Would you return the lines between the one holding "thumb tip: (184, 229)" and the one holding "pinky tip: (220, 365)", inclusive, and only those, exactly as they stand in the listing below?

BEGIN Data extracts

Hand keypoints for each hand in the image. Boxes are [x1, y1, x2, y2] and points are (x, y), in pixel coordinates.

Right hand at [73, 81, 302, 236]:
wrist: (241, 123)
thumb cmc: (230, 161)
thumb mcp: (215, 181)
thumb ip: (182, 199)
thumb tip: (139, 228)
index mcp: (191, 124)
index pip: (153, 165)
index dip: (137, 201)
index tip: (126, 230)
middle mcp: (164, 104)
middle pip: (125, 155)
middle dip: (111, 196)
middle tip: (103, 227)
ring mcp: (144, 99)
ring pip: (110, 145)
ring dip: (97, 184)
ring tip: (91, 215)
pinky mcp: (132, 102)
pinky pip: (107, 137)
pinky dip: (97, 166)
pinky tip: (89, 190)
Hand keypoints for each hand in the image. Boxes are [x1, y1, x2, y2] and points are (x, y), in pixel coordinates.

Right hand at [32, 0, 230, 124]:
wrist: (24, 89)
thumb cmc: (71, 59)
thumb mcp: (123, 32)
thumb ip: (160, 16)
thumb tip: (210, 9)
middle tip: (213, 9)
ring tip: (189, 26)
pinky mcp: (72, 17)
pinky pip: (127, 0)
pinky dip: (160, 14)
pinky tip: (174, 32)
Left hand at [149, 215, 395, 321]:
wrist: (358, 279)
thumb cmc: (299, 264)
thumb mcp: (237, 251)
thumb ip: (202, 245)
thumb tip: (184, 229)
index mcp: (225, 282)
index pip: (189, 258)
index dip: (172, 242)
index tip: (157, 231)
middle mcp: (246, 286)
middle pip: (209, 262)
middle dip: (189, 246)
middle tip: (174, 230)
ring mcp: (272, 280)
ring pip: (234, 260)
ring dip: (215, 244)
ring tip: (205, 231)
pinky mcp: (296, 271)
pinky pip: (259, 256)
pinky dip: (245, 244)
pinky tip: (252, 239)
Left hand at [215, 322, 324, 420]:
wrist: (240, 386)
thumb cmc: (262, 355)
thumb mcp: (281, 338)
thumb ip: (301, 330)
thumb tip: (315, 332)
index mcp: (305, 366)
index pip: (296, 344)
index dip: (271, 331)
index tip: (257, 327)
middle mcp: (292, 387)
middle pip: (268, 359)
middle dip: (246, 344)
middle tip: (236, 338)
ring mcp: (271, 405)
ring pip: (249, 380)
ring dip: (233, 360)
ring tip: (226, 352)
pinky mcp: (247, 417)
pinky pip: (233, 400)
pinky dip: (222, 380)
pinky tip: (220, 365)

END Data extracts
BEGIN Data extracts

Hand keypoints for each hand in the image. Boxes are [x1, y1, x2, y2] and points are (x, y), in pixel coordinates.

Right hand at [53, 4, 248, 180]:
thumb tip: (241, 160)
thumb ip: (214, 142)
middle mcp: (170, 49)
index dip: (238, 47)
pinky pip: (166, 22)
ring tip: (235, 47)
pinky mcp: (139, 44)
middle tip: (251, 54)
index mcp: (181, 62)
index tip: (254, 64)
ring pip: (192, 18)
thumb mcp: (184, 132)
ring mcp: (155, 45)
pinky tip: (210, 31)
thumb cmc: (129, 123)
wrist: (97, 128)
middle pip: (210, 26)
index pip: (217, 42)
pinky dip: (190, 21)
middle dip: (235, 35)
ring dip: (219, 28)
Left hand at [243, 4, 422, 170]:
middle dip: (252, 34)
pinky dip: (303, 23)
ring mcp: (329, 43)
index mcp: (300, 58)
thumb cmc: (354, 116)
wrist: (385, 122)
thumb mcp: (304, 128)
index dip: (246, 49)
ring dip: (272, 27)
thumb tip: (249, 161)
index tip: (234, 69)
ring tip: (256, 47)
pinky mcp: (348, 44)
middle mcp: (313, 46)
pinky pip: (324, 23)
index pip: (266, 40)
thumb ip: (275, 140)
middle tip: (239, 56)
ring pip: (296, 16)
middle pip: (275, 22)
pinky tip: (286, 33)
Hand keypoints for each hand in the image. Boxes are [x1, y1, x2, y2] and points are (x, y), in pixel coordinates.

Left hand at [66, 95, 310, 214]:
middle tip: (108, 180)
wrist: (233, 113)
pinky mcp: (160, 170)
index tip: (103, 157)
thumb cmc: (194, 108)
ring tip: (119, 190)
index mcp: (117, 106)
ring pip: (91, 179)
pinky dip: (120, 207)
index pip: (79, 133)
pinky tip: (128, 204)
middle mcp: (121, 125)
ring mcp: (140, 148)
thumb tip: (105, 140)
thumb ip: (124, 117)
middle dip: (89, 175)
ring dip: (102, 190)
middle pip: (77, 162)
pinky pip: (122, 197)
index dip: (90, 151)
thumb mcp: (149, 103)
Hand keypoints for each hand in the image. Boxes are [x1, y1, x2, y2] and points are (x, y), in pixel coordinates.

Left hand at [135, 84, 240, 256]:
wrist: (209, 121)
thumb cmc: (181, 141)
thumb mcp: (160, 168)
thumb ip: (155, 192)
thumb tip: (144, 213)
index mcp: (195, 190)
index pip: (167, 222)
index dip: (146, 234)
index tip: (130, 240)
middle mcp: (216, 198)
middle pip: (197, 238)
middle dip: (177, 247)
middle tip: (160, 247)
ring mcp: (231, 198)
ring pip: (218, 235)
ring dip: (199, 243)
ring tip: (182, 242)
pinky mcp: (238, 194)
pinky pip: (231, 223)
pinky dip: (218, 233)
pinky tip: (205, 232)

END Data extracts
BEGIN Data extracts

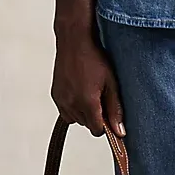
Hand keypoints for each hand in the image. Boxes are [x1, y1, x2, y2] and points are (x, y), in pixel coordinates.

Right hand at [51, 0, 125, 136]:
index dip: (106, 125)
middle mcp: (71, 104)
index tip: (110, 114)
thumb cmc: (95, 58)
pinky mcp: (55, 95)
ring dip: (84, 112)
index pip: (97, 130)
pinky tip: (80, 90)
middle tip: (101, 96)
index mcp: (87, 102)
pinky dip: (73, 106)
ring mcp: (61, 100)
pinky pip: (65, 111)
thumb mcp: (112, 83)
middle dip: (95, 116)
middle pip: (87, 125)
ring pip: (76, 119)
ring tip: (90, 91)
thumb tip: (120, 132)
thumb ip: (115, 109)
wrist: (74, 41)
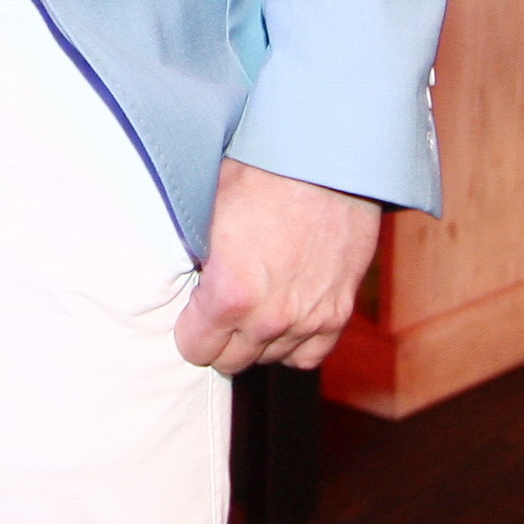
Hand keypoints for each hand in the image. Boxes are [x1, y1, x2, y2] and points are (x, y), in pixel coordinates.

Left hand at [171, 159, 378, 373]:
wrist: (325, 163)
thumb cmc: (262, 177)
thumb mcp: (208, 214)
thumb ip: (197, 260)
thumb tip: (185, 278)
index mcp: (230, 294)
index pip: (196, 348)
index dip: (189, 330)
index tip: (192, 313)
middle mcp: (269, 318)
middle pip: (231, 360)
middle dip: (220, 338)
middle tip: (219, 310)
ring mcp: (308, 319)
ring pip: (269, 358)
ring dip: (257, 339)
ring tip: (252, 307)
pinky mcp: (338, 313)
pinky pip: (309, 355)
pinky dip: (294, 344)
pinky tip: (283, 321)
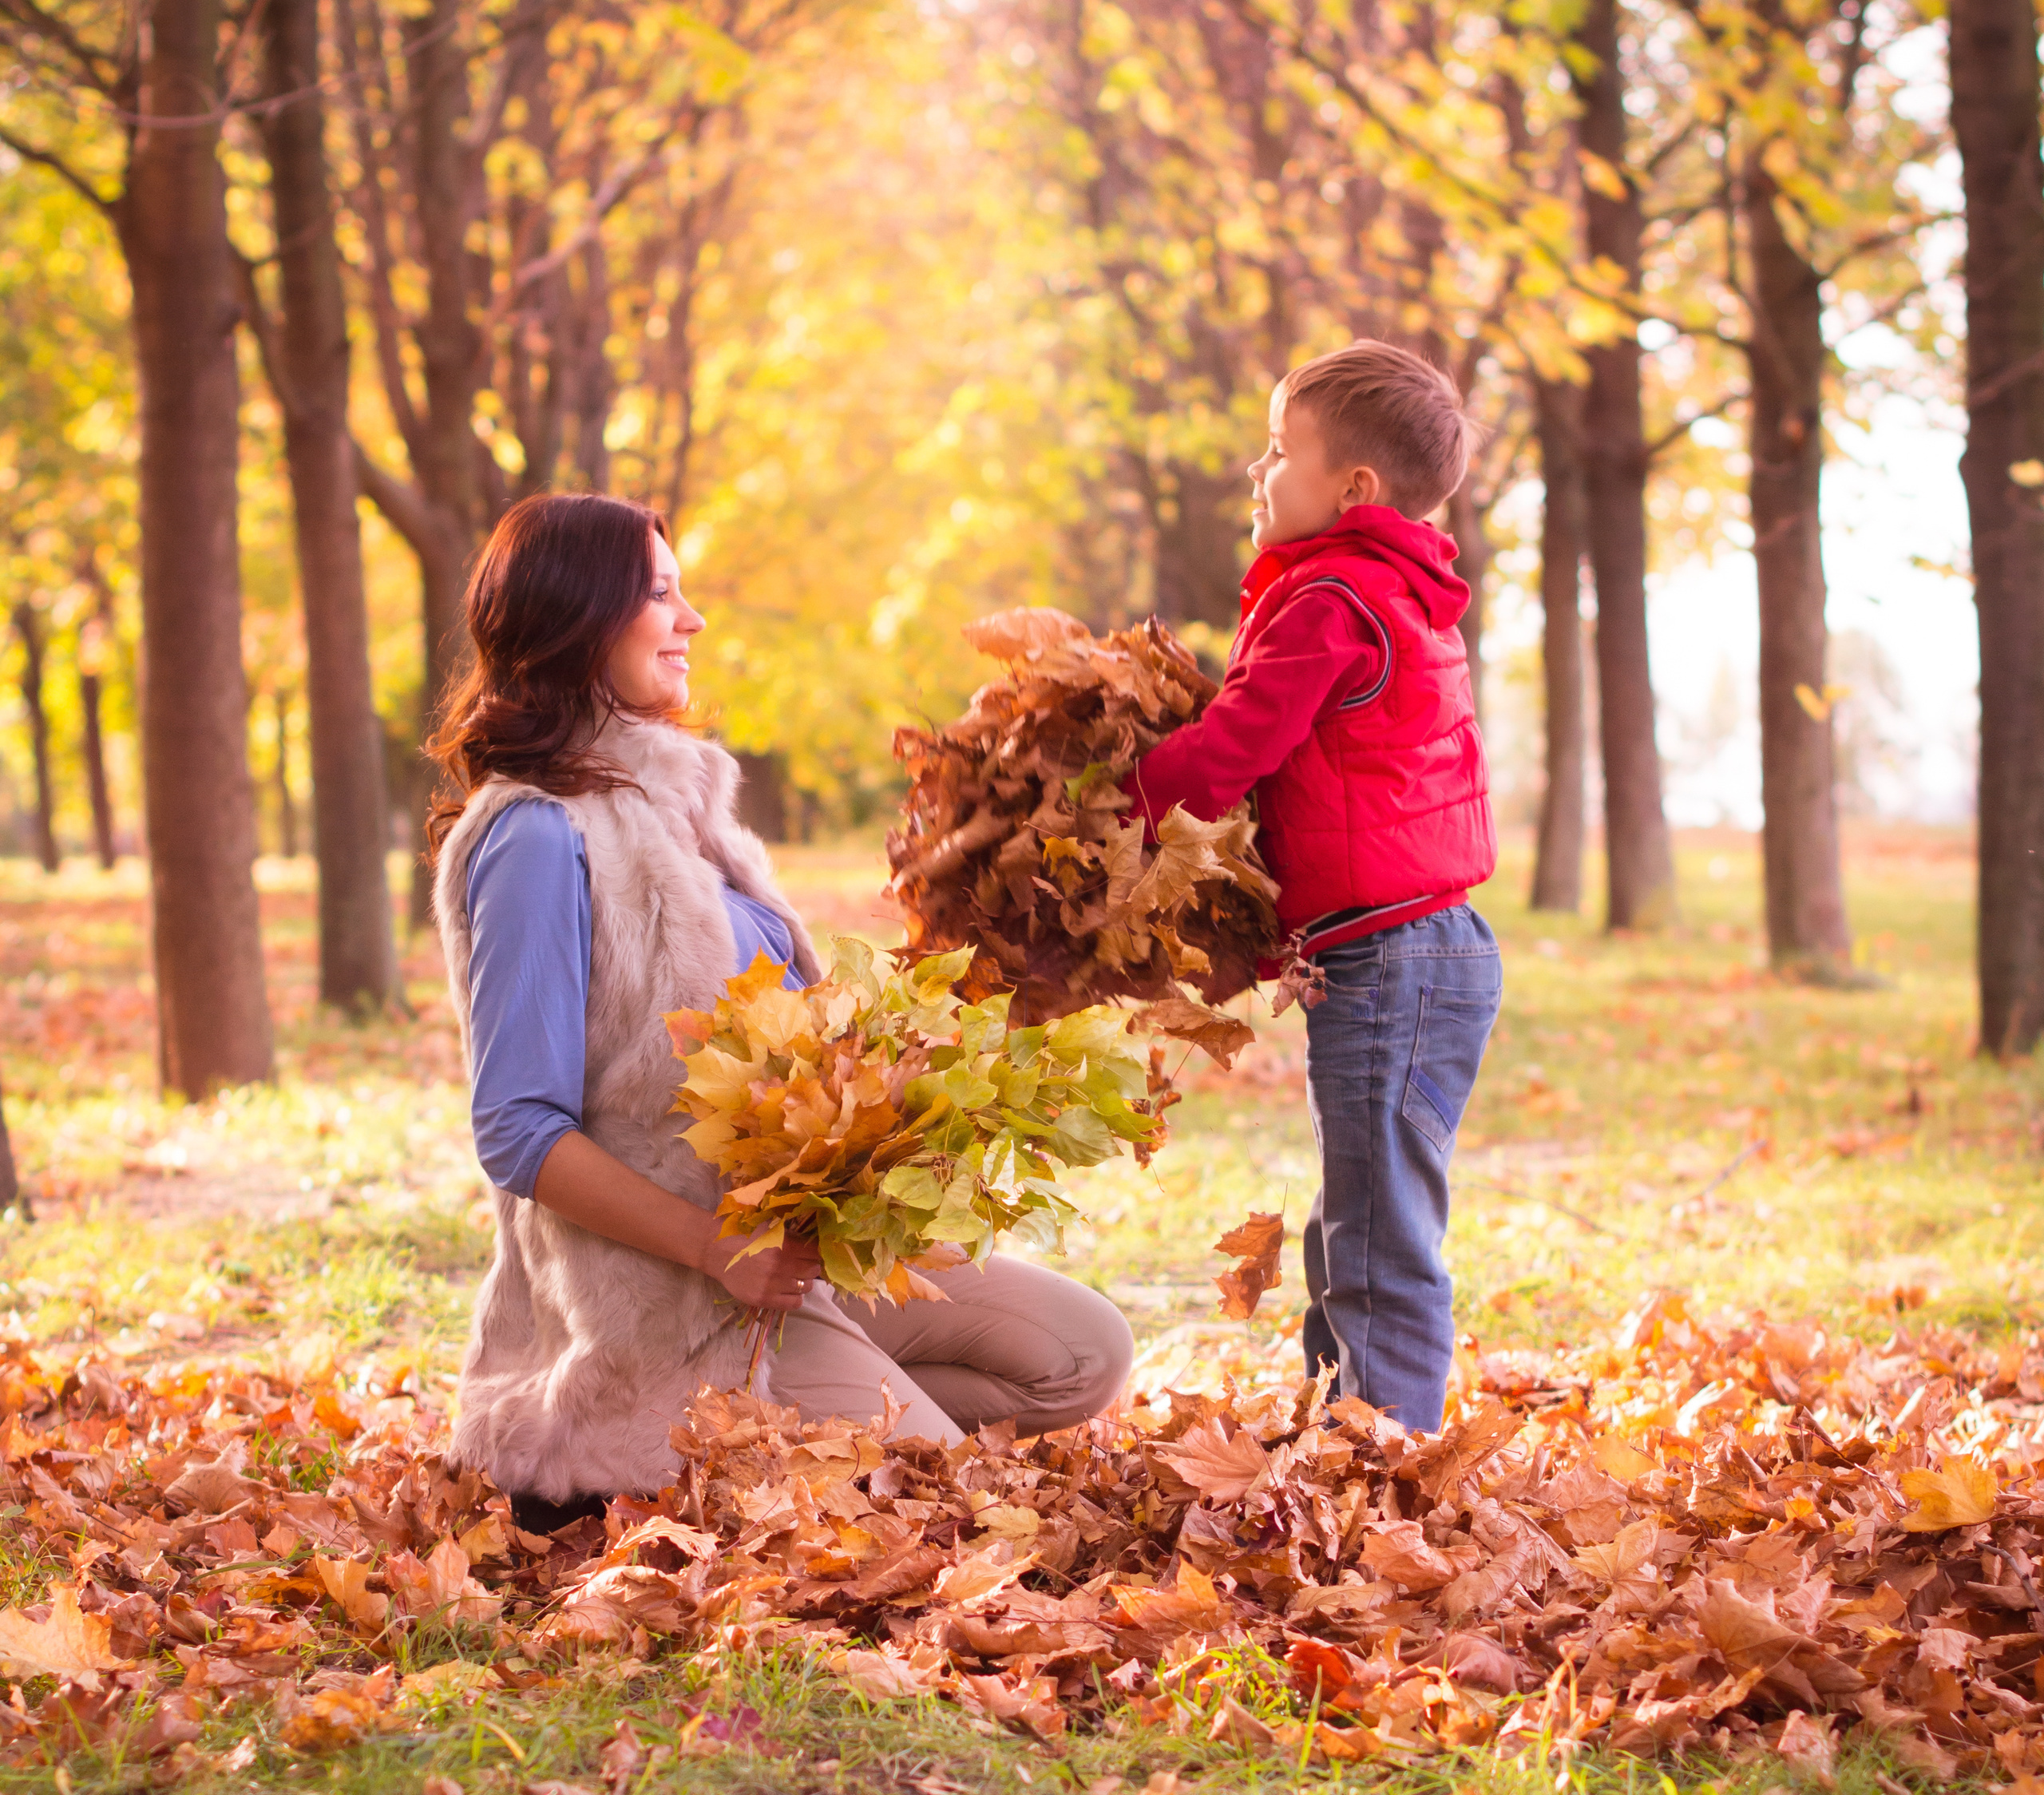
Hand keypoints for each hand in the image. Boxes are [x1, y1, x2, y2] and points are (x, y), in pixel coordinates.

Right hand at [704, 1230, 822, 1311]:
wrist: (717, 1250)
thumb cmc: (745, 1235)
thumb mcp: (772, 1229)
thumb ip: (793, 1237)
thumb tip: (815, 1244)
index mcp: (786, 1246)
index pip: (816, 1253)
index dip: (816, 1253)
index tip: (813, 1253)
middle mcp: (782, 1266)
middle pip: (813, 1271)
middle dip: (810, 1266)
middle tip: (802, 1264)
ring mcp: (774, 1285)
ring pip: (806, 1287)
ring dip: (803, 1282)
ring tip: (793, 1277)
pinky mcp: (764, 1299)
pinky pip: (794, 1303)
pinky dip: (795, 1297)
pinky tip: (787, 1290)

END Data extracts

* [Expected answer]:
thumb tip: (184, 229)
index mcp: (225, 282)
index pip: (189, 258)
index dip: (172, 242)
index tip: (157, 231)
middle mcp: (246, 286)
middle pip: (209, 262)
middle dip: (189, 246)
middle tip: (174, 230)
ring mcp: (272, 280)
ring pip: (234, 260)
ring dip: (215, 244)
ring tip: (205, 231)
pinky mcp: (296, 271)
pinky pip: (259, 256)
pinky dip: (245, 244)
pinky tip: (252, 239)
Left hand at [215, 322, 324, 420]:
wrist: (240, 386)
thumb cmc: (262, 355)
thumb mcp: (281, 338)
thumb ip: (301, 330)
thumb tip: (315, 332)
index mcp: (305, 366)
index pip: (296, 344)
index dip: (271, 331)
index tip: (257, 327)
middle mcp: (292, 387)
middle pip: (268, 359)
middle dip: (246, 344)
middle tip: (236, 338)
ring mcp: (271, 405)
ring pip: (249, 380)
ring dip: (233, 360)
ring tip: (226, 352)
pinky mcp: (247, 417)
pinky pip: (233, 400)
pinky dip: (222, 380)
pinky tip: (220, 365)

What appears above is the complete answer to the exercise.